▶ [Excerpted passage]:
+++++

The authors drill down into census data, the basic "facts" of American life, to show that we are not getting poorer. Our homes are bigger, food is cheaper, gas is less expensive, many 'poor' people enjoy home and car ownership, air conditioning, cable television, and an entire collection of things that most truly poor people would never even dream they could own.

Like David Landes' Wealth and Poverty of Nations and the best-selling Millionaire Next Door, this book does a better job of really reading and analyzing what is right -- and wrong -- about the American market economy.

All of these books show that finishing high school, staying married, and getting a job are th best poverty prevention strategies available and that the American market facilitates these things better than any other system. There are no guarantees and much of it is up to the individual. You just have to have the desire, direction and discipline to win your share of the American dream.

Rating: 5
Summary: Cox is a Fascinating 21st Century Economist
Comment: Investors will find that the book grabs them with actual data shedding light on what is really happening in our economy. Kudos to Cox for revealing the larger trends that investors need to know about to reach superior performance.

Investors will profit from education into the 5 waves of progress that will guide the 21st century.

The book concludes with powerful insights into the most important government policies for promoting economic growth. This last section puts Cox at the forefront of proactive economic science.

This as one of the best economics books that I have ever read.

Rating: 1
Summary: Happy talk, picked out of the air.
Comment: This is a profoundly devious book. The authors make no attempt to be scrupulous in presenting their data, nor do they acknowledge any writers who disagree with their perspective (except maybe to mock them). For example, their chapter on income distribution, which originally appeared in the Dallas Fed's 1995 annual report, was shredded in a widely circulated paper by Boston College economist Peter Gottschalk.

+++++

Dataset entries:
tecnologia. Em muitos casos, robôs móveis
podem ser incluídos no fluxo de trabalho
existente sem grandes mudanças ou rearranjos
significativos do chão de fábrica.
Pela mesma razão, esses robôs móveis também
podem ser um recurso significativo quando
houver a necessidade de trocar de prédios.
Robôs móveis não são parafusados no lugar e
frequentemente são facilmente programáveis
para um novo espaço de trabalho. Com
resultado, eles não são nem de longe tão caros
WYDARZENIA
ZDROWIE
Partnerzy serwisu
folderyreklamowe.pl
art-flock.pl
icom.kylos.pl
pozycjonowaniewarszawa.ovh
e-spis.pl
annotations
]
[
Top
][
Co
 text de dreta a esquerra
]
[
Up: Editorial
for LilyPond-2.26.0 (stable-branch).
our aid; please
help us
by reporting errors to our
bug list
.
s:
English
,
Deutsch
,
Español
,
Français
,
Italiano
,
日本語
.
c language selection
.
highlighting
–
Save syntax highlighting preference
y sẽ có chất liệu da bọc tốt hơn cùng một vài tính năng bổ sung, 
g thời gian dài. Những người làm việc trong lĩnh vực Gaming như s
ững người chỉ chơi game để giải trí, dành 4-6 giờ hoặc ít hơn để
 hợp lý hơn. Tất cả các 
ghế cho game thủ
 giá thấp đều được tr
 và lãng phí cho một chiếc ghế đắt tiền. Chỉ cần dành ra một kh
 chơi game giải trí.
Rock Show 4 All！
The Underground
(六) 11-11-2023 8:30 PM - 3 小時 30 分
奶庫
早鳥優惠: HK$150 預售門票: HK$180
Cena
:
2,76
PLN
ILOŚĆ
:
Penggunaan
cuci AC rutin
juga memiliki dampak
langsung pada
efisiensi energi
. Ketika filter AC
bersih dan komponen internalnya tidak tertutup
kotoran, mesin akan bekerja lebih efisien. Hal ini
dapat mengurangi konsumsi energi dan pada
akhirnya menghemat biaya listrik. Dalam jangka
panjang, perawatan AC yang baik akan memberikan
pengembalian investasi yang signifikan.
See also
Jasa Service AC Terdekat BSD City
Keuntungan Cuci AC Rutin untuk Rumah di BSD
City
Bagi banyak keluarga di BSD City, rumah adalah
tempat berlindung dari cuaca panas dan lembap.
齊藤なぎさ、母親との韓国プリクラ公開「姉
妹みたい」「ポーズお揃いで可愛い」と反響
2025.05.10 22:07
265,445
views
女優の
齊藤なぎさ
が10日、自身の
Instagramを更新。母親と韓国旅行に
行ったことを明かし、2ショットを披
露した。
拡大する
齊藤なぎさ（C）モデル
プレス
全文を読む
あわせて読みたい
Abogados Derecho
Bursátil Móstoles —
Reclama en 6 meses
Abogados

+++++

▶ [Exercise requirements]:
1 – Using the book reviews above, answer the following:
(a) Which two other books does the first review compare this book to?
(b) How many waves of progress will guide the 21st century, according to the review rated 5?
(c) Where did the authors' chapter on income distribution originally appear?
2 – Summarize the book reviews above in two sentences.

▶ [Solved problems]:
1 –
(a) David Landes' Wealth and Poverty of Nations and Millionaire Next Door.
(b) Five.
(c) In the Dallas Fed's 1995 annual report.

2 – The earlier reviews praise the book for using census and other data to show that Americans are not getting poorer and for revealing the larger economic trends that investors need to know about. The review rated 1 calls it profoundly devious, charging that the authors present their data without scruple and ignore those who disagree, and noting that their chapter on income distribution was shredded in a paper by Peter Gottschalk.